KUTIPAN TEKS
- - - - -
2. Dalil Ikhtira’, yang berarti bahwa segala yang ada di alam ini adalah diciptakan. Segala yang diciptakan harus ada yang menciptakan.
3. Dalil Harokah. Alam semesta ini bergerak dengan suatu gerakan yang tetap. Gerakan tersebut menunjukkan adanya penggerak pertama yang tidak bergerak dan bukan benda, yaitu Tuhan.
Dalil pertama dan kedua disepakati oleh semua pihak sesuai dengan syariat. Adapun dalil ketiga merupakan dalil yang pertama kali dicetuskan oleh Aristoteles yang kemudian dipergunakan oleh Al-Farabi, Ibnu Sina, dan Ibnu Rusyd sendiri.[9]

2). Kritik Terhadap Al-Ghazali
Ibnu Rusyd hidup dan melontarkan pemikirannya beberapa puluh tahun setelah al-Ghazali wafat. Ia mengkritik pemikiran Al-Ghazali dalam buku Tahafut al-Falasifah tentang permasalahan yang dapat menyebabkan kekafiran. Permasalahan tersebut adalah: Pendapat fulisuf tentang qadimnya alam; Pengetahuan Tuhan; dan tentang kebangkitan jasmani. Ibnu Rusyd menjelaskan kritik dan tanggapannya tersebut dalam buku Tahafut al-Tahafut.

a. Pendapat Filusuf Tentang Qodimnya Alam.
Pendapat para filusuf bahwa alam kekal dalam arti tidak bermula, tidak dapat diterima oleh kalangan teologi Islam, sebab menurut teologi Islam, Tuhan adalah pencipta. Yang dimaksud pencipta adalah mengadakan sesuatu dari tiada. Kalau alam dikatakan tidak bermula, berarti alam bukanlah diciptakan, dengan demikian Tuhan bukanlah pencipta. Pendapat seperti ini membawa kekufuran. Demikian gugatan Al-Ghazali dalam kitabnya Tahaful al-Falasifah.[10]

Ibnu Rusyd berpendapat bahwa penciptaan sesuatu dari tiada tidak mungkin terjadi. Dari yang tidak ada, atau kekosongan tidak mungkin berubah menjadi ada. Yang terjadi ialah “ada” yang berubah menjadi “ada” dalam bentuk lain. Tidak ada ayat yang mengatakan bahwa Tuhan pada mulanya berwujud sendiri, yaitu tidak ada wujud selain dari diri-Nya, dan kemudian barulah dijadikan alam. Untuk memperkuat argumentasinya, Ibnu Rusyd mengutip ayat Al-Qur’an yang berbunyi:

وَهُوَ الَّذِيْ خَلَقَ السَّموَاتِ وَ الأَرْضَ فِيْ سِتَّةِ أَيَّامٍ وَ كَانَ عَرْشُهُ عَلَي الْمَاءِ لِيَبْلُوَكُمْ أَيُّكُمْ أَحْسَنُ عَمَلاً .هود:7

Dan Dia-lah yang menciptakan langit dan bumi dalam enam masa, dan adalah ‘Arsy-Nya di atas air, agar Dia menguji siapakah di antara kamu yang lebih baik amalnya.
- - - - -
BARIS DATA
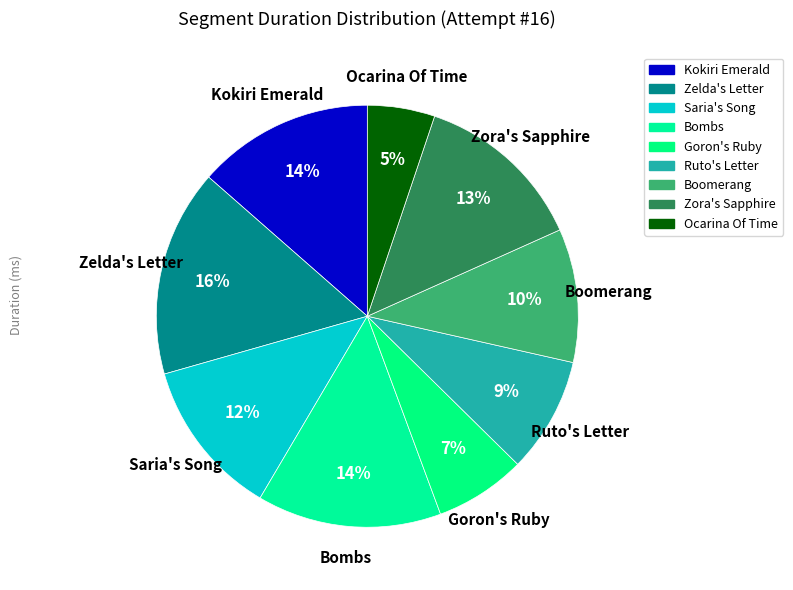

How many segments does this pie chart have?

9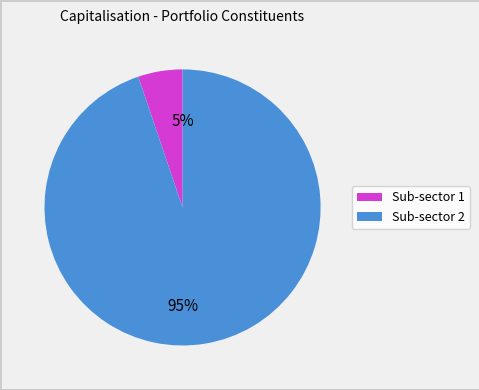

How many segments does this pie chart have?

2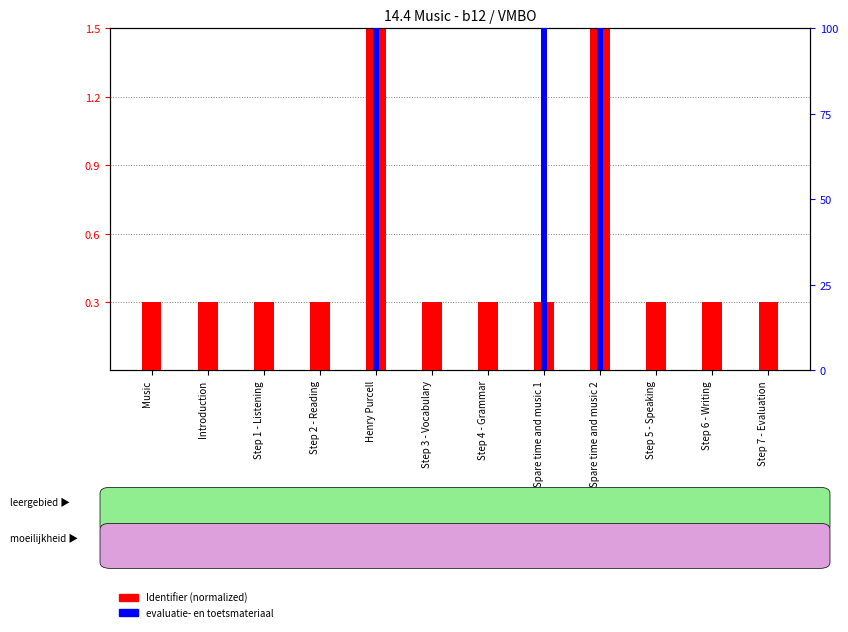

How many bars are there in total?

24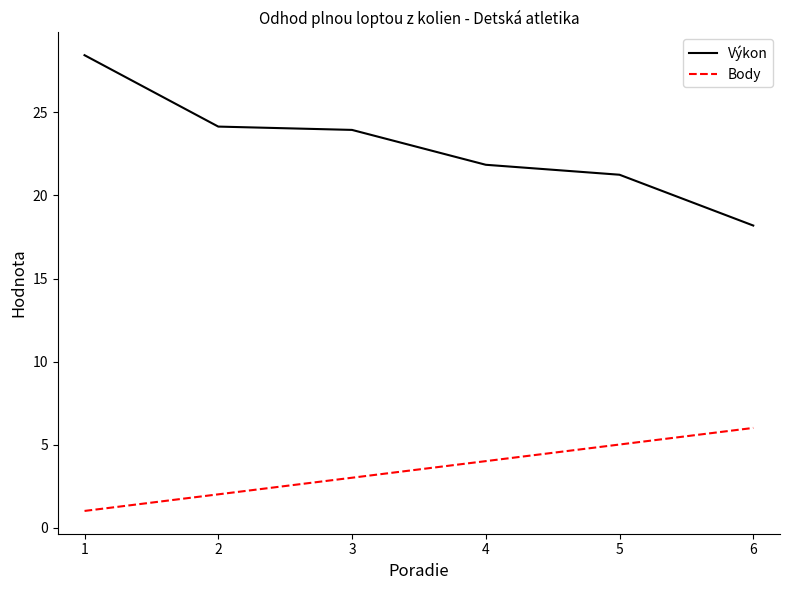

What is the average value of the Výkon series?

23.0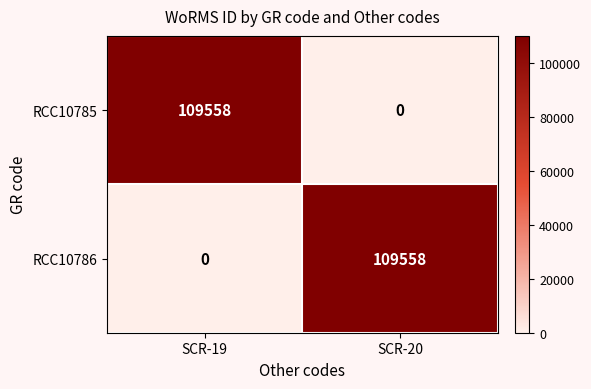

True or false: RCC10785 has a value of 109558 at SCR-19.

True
- - - - -
INSTRUKSI KERJA
a) Kutip bagian kutipan teks dari "وَهُوَ الَّذِيْ خَلَقَ" sampai "lebih baik amalnya." tanpa mengubah satu kata pun.
b) Tentukan apakah setiap pernyataan berikut sesuai dengan kutipan teks, lalu jawab ya atau tidak disertai kata-kata penentu dari teks yang dikutip persis: (i) Ibnu Rusyd hidup beberapa puluh tahun setelah al-Ghazali wafat; (ii) Dalil Harokah pertama kali dicetuskan oleh Ibnu Sina; (iii) Ibnu Rusyd menjelaskan kritiknya dalam buku Tahafut al-Falasifah.
Baris data tidak ada hubungannya dengan kutipan teks.

JAWABAN TUGAS
a)
وَهُوَ الَّذِيْ خَلَقَ السَّموَاتِ وَ الأَرْضَ فِيْ سِتَّةِ أَيَّامٍ وَ كَانَ عَرْشُهُ عَلَي الْمَاءِ لِيَبْلُوَكُمْ أَيُّكُمْ أَحْسَنُ عَمَلاً .هود:7

Dan Dia-lah yang menciptakan langit dan bumi dalam enam masa, dan adalah ‘Arsy-Nya di atas air, agar Dia menguji siapakah di antara kamu yang lebih baik amalnya.

b)
(i) Ya: "Ibnu Rusyd hidup dan melontarkan pemikirannya beberapa puluh tahun setelah al-Ghazali wafat."
(ii) Tidak: "Adapun dalil ketiga merupakan dalil yang pertama kali dicetuskan oleh Aristoteles"
(iii) Tidak: "Ibnu Rusyd menjelaskan kritik dan tanggapannya tersebut dalam buku Tahafut al-Tahafut."